Chemie

Aufbau von exotischem Eis geklärt

Wenn Wasser unter normalen Bedingungen friert, entsteht Eis. Es waren bisher aber auch 17 weitere Erscheinungsformen von Eis bekannt, die sich erst unter besonderen Umständen zeigen, etwa unter hohem Druck. Innsbrucker Forscher haben nun die Struktur von „Eis XIX“ geklärt.

Die bisher 18 bekannten kristallinen Formen von Eis haben sehr unterschiedliche Eigenschaften. So unterscheiden sich die Schmelzpunkte um mehrere hundert Grad Celsius. Der Chemiker Thomas Lörting vom Institut für Physikalische Chemie der Universität Innsbruck vergleicht das in einer Aussendung mit Diamanten und Grafit, die beide aus reinem Kohlenstoff bestehen, sich aber in ihren Eigenschaften stark unterscheiden.

Schmilzt unter hohem Druck erst bei hohen Temperaturen

Viele Varianten von Wassereis entstehen in den Weiten des Weltalls, wo es besondere Druck- und Temperaturverhältnisse gibt. So konnten „Eis VI“ und andere Erscheinungsformen etwa unter den hunderte Kilometer dicken Eisschichten des Jupitermondes Ganymed indirekt nachgewiesen werden. „Eis VI“ und „Eis VII“ wurden aber auch in Einschlüssen in Diamanten entdeckt. Zudem konnten zahlreiche verschiedene Eisvarianten in Forschungslaboren nachgewiesen werden – seit den 1980er Jahren alleine sechs an der Uni Innsbruck.
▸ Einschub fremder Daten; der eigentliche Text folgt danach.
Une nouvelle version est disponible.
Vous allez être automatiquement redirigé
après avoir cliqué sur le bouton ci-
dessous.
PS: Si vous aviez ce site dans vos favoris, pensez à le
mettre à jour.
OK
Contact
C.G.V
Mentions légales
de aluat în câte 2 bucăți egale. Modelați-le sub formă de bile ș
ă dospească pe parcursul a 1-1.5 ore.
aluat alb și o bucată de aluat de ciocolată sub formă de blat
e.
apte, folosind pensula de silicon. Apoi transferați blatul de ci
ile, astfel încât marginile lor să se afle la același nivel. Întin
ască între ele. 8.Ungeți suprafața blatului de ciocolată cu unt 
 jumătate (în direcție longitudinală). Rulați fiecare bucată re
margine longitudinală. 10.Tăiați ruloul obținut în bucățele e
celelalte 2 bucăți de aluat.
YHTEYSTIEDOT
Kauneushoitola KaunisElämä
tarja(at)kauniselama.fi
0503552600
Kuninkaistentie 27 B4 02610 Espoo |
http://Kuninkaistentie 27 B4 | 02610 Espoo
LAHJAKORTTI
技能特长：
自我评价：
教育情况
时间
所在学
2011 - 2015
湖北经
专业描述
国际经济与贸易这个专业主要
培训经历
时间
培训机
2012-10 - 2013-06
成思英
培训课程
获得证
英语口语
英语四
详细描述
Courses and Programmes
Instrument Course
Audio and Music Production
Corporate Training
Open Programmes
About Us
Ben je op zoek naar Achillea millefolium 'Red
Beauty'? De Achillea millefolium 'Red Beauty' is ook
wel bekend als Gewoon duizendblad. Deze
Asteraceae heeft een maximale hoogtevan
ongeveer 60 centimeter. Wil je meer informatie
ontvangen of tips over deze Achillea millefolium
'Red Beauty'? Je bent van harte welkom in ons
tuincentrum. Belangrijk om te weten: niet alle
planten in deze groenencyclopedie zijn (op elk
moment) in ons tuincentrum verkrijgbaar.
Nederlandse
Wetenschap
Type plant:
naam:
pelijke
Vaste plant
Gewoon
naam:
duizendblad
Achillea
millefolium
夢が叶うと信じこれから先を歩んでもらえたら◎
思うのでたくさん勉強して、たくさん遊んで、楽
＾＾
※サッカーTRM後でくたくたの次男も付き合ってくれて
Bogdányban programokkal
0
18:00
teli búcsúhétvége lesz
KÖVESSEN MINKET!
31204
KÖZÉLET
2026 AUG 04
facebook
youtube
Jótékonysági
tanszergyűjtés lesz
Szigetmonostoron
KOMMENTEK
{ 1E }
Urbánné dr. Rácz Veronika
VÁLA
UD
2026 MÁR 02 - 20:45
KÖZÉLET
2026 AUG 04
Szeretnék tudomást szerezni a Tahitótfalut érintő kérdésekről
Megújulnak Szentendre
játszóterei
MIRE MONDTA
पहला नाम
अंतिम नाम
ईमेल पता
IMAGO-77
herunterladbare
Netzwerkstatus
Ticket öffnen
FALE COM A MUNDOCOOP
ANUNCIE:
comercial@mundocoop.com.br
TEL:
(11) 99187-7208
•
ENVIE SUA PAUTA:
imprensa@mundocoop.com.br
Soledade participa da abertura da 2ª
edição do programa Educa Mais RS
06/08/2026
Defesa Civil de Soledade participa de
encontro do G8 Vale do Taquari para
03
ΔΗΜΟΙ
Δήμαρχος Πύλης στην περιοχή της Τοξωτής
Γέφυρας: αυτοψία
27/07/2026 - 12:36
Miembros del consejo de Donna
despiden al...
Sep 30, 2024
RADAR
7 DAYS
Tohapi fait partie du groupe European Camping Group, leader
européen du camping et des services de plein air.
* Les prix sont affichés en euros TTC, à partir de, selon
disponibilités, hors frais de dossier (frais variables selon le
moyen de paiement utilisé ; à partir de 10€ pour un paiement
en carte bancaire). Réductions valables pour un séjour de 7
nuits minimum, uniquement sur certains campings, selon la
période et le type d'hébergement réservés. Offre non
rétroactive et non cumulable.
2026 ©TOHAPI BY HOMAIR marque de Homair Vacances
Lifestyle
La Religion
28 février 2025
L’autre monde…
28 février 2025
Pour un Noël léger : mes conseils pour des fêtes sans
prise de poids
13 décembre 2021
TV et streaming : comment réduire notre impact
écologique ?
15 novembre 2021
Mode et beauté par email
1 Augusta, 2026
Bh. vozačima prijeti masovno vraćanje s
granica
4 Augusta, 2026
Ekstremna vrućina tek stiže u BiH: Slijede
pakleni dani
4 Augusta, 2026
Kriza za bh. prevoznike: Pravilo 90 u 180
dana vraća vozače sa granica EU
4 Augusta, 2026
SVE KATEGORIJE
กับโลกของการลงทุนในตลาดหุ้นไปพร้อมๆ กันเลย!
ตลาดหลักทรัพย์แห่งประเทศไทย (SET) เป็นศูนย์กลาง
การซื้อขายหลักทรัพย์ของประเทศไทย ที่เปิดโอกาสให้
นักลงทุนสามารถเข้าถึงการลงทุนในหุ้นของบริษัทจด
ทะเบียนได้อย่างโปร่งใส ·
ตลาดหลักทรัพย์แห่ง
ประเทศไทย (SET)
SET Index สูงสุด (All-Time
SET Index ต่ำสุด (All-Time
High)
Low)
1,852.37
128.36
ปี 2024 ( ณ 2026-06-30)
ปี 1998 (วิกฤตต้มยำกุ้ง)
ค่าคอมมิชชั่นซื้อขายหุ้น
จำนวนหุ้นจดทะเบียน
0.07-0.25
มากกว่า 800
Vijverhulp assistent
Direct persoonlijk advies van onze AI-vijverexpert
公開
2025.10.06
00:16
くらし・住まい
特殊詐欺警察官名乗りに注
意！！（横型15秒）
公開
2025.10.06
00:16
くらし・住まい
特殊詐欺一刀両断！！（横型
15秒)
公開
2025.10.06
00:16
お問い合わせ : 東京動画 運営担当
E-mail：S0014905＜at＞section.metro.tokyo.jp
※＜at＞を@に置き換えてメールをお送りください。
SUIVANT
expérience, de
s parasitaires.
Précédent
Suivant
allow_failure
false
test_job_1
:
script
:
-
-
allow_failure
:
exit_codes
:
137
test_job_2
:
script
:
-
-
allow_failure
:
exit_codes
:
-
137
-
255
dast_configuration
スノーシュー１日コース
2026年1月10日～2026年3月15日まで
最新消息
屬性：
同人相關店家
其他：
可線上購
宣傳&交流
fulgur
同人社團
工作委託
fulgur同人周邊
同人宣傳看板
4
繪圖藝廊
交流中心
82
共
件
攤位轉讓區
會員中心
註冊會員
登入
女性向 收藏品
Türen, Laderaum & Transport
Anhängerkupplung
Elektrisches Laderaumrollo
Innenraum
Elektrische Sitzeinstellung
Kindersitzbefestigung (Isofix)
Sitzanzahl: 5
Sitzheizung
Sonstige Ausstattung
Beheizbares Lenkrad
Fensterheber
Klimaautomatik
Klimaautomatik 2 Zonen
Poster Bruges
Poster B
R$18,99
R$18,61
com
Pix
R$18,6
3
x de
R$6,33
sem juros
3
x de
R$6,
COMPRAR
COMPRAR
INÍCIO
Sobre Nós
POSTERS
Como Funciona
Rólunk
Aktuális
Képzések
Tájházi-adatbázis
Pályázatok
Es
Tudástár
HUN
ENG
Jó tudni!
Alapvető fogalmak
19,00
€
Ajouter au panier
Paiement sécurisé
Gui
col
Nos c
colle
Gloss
In ihrer aktuellen, im Fachjournal „Nature Communications“ erschienenen Arbeit haben die Innsbrucker Chemiker die Mutterform „Eis VI“ behandelt, die bei höherem Druck entsteht, zum Beispiel im Erdmantel. Dass man dort trotz hoher Temperaturen Eis findet, ist den besonderen Eigenschaften dieser Eisvarianten geschuldet: Im Gegensatz zu „gewöhnlichem“ Eis steigt bei einigen Erscheinungsformen der Schmelzpunkt mit steigendem Druck. So schmilzt „Eis VI“ bei einem Druck von zwei Gigapascal erst bei rund 80 Grad Celsius, „Eis VII“ bei einem Druck von zehn Gigapascal erst bei 330 Grad Celsius, erklärte Lörting gegenüber der APA.

Kristallstruktur geklärt

Bei „Eis VI“ sind die Sauerstoffatome – ähnlich wie bei gewöhnlichem „Eis I“ – geordnet, die Wasserstoffatome allerdings nicht. Vor zwölf Jahren gelang es Forschern der Uni Innsbruck eine Variante dieses Eises zu erzeugen, bei dem auch die Wasserstoffatome geordnet sind – in die Lehrbücher fand es als „Eis XV“ Eingang.

Mit einer Änderung des Herstellungsprozesses – ein deutlich verlangsamter Abkühlprozess und eine Erhöhung des Drucks auf 20 Kilobar – ist es dem Team um Lörting vor drei Jahren erstmals gelungen, mit „Eis XIX“ eine zweite Variante von „Eis VI“ zu erzeugen, bei der die Wasserstoffatome anders als bei „Eis XV“ angeordnet sind. Allerdings konnten sie damals die Kristallstruktur der neuen Variante noch nicht aufklären.

Das ist nun Tobias Gasser aus dem Team Lörtings mit Hilfe der Neutronenbeugung gelungen. Weil sich dabei der Aufenthaltsort des „normalen“ Wasserstoffs kaum bestimmen lässt, muss dieser durch Deuterium („schwerer Wasserstoff“) ersetzt werden. Dabei verändert sich allerdings auch das Verhalten im Herstellungsprozess des Eises. Doch mit Tricks und in mühevoller Kleinarbeit konnten die Forscher nun die Kristallstruktur von „Eis XIX“ identifizieren.

Eine japanische Forschungsgruppe bestätigte in einem weiteren Experiment das Innsbrucker Ergebnis. „Eis XV“ und „Eis XIX“ stellt das erste Geschwisterpaar dar, bei dem das Sauerstoffgitter gleich ist, aber die Wasserstoffatome unterschiedlich angeordnet sind.